Quels arguments les cinémas indépendants art et essai peuvent-ils faire prévaloir pour endiguer la création de multiplexes dans leur environnement immédiat ? Quels principes de libre concurrence leur sont opposés en l’état actuel de la réglementation ? Les « règles du jeu » actuelles peuvent-elles évoluer et dans quelles directions ?

 

Comment les cinémas et les associations de salles perçoivent-elles le fonctionnement des commissions et se donnent les moyens de se défendre contre l’implantation de multiplexes ?

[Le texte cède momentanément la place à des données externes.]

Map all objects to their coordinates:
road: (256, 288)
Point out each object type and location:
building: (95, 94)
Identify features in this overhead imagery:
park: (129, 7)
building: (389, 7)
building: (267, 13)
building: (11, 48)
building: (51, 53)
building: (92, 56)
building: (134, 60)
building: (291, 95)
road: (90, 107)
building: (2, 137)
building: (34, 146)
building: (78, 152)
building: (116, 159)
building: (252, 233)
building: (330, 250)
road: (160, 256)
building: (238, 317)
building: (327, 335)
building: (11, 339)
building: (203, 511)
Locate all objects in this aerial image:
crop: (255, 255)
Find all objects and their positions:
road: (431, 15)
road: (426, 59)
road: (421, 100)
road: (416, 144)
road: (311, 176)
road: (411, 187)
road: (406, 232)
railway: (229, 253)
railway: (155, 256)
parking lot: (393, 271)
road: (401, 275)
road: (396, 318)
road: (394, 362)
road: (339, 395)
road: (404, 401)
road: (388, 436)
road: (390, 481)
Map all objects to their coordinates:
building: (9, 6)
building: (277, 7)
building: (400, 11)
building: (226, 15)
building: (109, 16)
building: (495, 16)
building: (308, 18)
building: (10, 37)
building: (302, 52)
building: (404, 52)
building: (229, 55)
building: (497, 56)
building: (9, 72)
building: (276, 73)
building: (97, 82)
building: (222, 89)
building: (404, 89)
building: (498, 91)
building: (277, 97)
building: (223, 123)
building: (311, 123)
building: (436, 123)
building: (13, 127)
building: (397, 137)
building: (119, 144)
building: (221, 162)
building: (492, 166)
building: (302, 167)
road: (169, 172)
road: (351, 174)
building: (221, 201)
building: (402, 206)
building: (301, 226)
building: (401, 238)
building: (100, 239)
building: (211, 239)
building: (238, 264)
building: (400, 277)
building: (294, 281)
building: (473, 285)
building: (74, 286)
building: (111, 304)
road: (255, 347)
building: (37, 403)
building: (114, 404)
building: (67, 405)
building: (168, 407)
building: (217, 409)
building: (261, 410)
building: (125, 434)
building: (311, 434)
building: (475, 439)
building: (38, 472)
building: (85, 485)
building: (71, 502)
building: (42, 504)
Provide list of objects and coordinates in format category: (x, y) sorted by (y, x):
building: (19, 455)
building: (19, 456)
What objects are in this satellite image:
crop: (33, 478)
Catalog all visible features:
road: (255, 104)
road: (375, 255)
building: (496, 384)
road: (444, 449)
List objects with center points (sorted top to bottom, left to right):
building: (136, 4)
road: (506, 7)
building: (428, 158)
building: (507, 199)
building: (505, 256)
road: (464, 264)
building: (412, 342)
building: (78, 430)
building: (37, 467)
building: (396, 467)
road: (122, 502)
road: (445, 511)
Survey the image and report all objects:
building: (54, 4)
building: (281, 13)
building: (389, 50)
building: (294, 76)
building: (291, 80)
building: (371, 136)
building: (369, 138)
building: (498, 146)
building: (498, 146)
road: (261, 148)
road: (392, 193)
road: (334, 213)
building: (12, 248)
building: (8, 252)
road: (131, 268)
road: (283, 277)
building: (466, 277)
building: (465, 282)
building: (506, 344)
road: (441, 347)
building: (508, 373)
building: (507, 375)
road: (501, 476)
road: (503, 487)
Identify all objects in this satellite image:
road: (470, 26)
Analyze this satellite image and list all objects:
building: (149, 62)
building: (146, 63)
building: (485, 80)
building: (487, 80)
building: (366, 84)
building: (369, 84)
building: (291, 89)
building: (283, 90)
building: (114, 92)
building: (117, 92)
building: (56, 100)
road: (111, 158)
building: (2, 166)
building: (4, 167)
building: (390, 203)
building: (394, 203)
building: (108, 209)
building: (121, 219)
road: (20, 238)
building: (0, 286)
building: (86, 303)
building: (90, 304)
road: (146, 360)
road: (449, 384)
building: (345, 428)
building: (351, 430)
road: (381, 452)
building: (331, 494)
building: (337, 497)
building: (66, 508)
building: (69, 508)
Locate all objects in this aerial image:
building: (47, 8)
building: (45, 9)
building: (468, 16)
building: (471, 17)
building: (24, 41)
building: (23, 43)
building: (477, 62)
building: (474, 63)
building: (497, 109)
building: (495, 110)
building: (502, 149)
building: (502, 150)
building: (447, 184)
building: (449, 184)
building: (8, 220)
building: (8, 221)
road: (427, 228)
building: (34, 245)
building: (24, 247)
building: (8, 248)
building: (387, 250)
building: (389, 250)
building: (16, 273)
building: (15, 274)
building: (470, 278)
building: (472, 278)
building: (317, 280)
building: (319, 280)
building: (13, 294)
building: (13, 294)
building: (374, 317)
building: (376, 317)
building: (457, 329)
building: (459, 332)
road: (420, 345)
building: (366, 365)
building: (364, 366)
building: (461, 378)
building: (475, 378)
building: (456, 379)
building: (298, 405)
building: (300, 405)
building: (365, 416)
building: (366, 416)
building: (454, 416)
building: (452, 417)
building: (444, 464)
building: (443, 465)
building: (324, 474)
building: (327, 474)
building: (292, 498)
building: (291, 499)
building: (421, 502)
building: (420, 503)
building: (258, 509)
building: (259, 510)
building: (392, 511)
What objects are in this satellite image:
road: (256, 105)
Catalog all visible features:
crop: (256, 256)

Yves Bouveret ouvre le tour de table en proposant quelques termes pour synthétiser les enjeux de cette table ronde : « urgence », « secret », « empirique », « régulation », « contre », « fragile », « stratégie ».

Dès les années 90, dans le Val d'Oise, les élus ont voté à l'unanimité contre l'implantation d'un multiplexe à Pierrelaye. Les opérateurs ont alors choisi d’installer leurs équipements à la limite territoriale du Val-d’Oise, dans les départements limitrophes. On comprend que certains aient pu être échaudés.

Yves Bouveret déplore que les projets d’équipements soient déjà verrouillés en amont, empêchant toute négociation préalable. De plus les cinémas impactés par le nouveau projet n’ont pas accès aux dossiers déposés auprès de la CDACi, ni au rapport de la DRAC. Les seules informations disponibles sur lesquelles ils peuvent s’appuyer pour que la CDACi refuse l’autorisation sont le nombre de fauteuils et d'écrans. On a tendance à faire de plus en plus l’impasse sur les CDACi car nos arguments pèsent peu auprès de commissions composées majoritairement d’élus locaux.

Il s'agit donc de se donner les moyens d’exercer un contre-pouvoir politique. Afin de pouvoir agir en défense, Écrans VO a changé ses statuts, adhéré à l'AFCAE puis au GNCR. Dans certains cas, Écrans VO a été amenée à agir car les salles municipales impactées n’étaient pas défendues par leurs élus en commission. Récemment, certains membres d’Écrans VO n'ont pu assister à des assemblées générales organisées en vue de s'opposer à des projets car ceux-ci étaient localisés dans les communes pour lesquelles ils travaillent.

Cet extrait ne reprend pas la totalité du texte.